The laboratory creates a synthetic nanotechnology code containing key information about the provenance of the rough gemstones, such as the miner, the mine location and the date the gemstones were mined. Each set of nanotechnology code is unique to that miner, mine location and date.
The lab takes rough gemstones, such as emeralds from Gemfields’ Kagem mine, and immerses them in a liquid containing the nanoparticles. The nanoparticles embed themselves in the natural fissures of the gemstone, so that they can’t be removed, except by Gübelin Gem Lab. The nanoparticles do not have any effect on the quality of the gemstone or, once manufactured, the cut and polished gemstone.
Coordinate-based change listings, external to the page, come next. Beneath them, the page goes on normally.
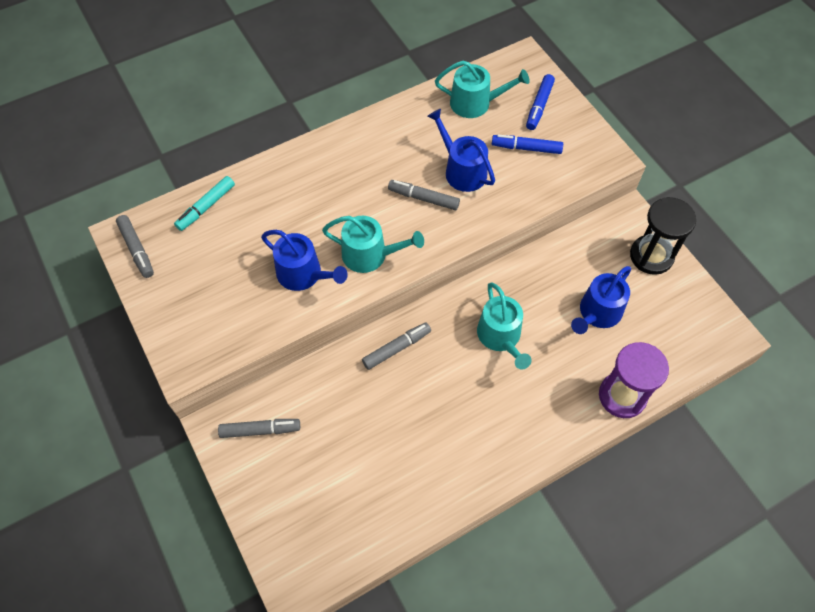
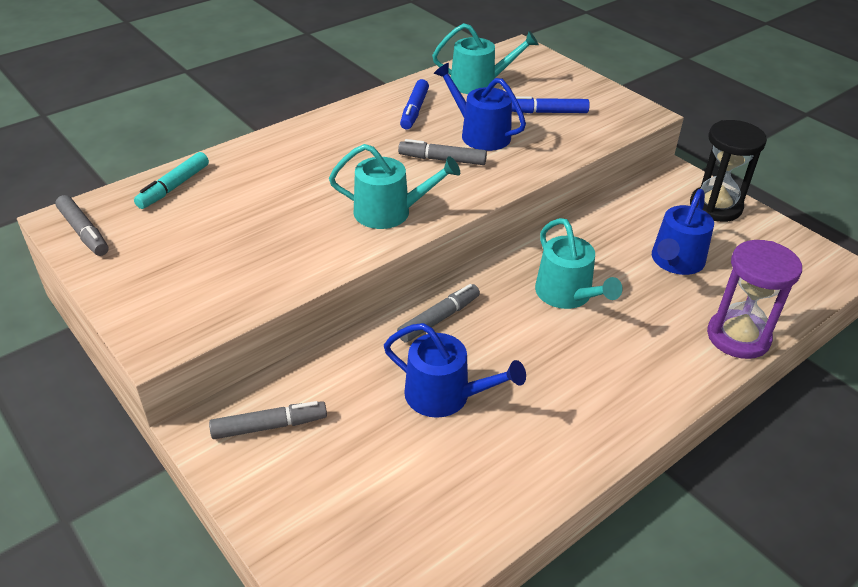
camera: 10 degrees left, 20 degrees down
blue watering can [261,230,348,291] -> blue watering can moved to [384,323,526,418]
blue marker [526,74,555,130] -> blue marker moved to [400,79,429,130]

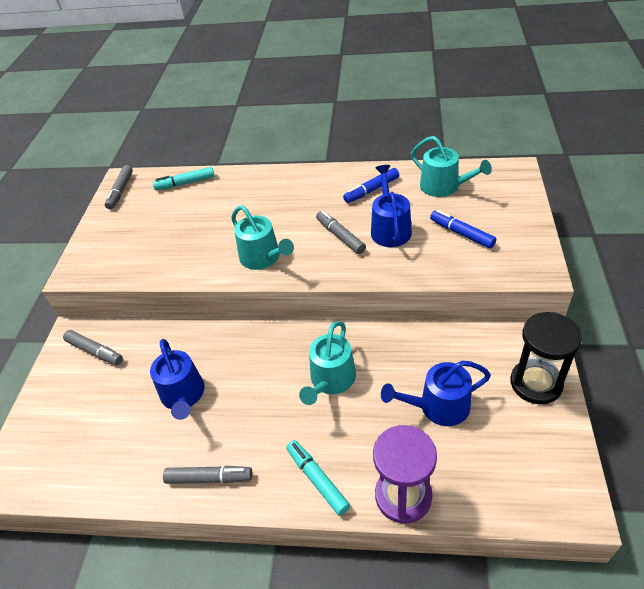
camera: 50 degrees right, 5 degrees up
grey marker [397,284,480,343] -> grey marker moved to [163,466,252,484]
none -> turquoise marker [286,440,350,516]

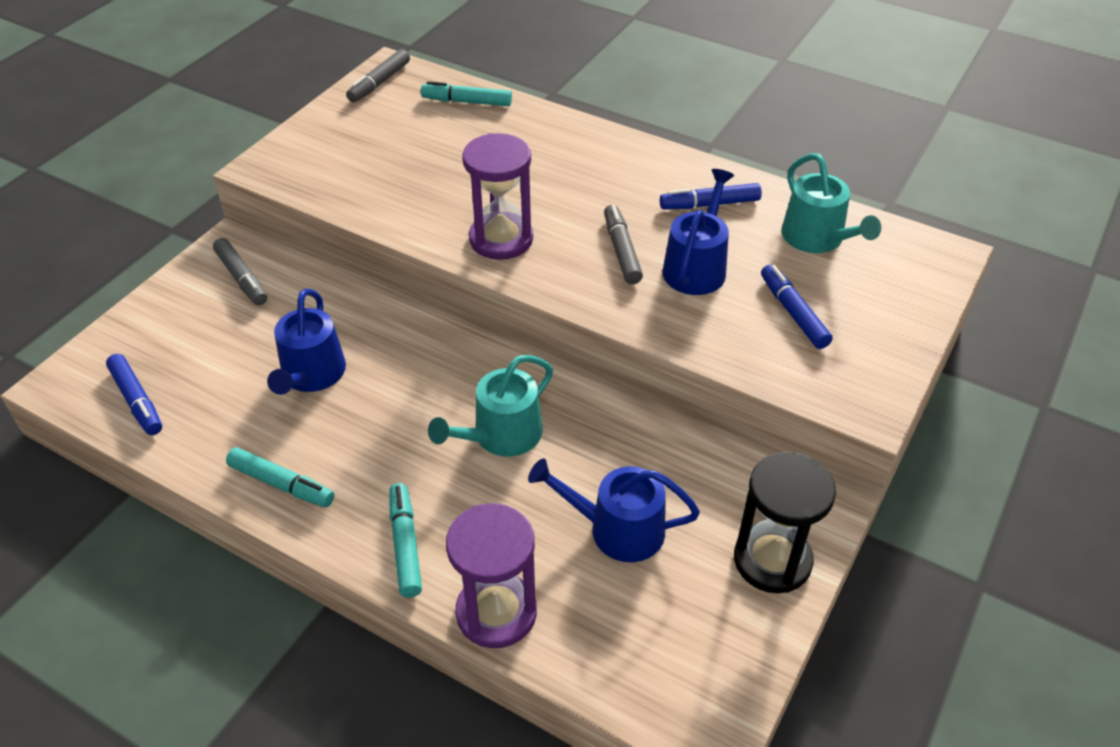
camera: 20 degrees right, 0 degrees up
grey marker [163,466,252,484] -> turquoise marker [226,447,334,507]
turquoise watering can [231,205,294,270] -> purple hourglass [462,133,533,260]
none -> blue marker [106,354,162,435]

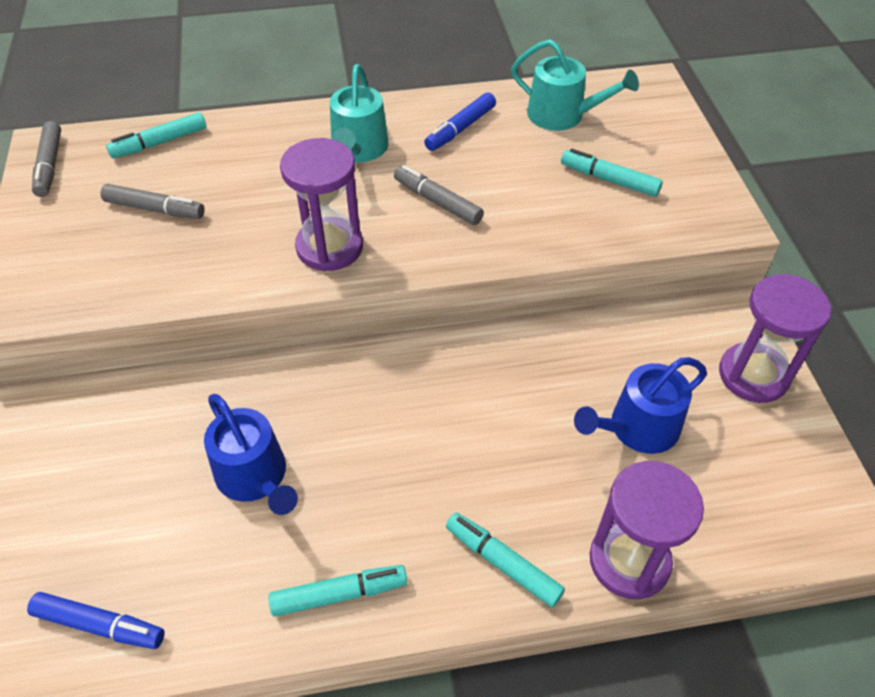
camera: 40 degrees left, 5 degrees up
grey marker [213,238,267,305] -> grey marker moved to [101,184,205,219]
turquoise watering can [428,355,553,457] -> turquoise watering can moved to [330,64,389,162]
blue watering can [663,169,734,295] -> none
black hourglass [734,452,836,593] -> purple hourglass [719,274,831,403]
blue marker [761,264,833,349] -> turquoise marker [561,149,663,197]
All the tests Gemfields has undertaken show that the integrity of the gemstones is left intact.
If a customer or brand wishes to verify if a gemstone contains the nanotechnology to guarantee the gemstones’ origin, the gemstones are examined by Gübelin Gem Lab and the code contained in the gemstone can be verified against the data held securely by them.
Gemfields says that this technology offers miners, governments, trade organisations, industry watchdogs, jewellery brands and final customers a completely new level of transparency when sourcing emeralds, instilling confidence and creating trust.
It believes that coloured gemstones should be mined and marketed by championing three key values – legitimacy, transparency and integrity.
The company emphasises that, by proving the origins of gemstones and seeking greater transparency, it also provides customers with the certainty to know that their gemstone was mined according to Gemfields’ values and that it contributes positively to its place of origin.
“This means industry-leading policies and practices across operations and community projects to improve health, education and livelihoods for the communities around our mines,” the company concludes.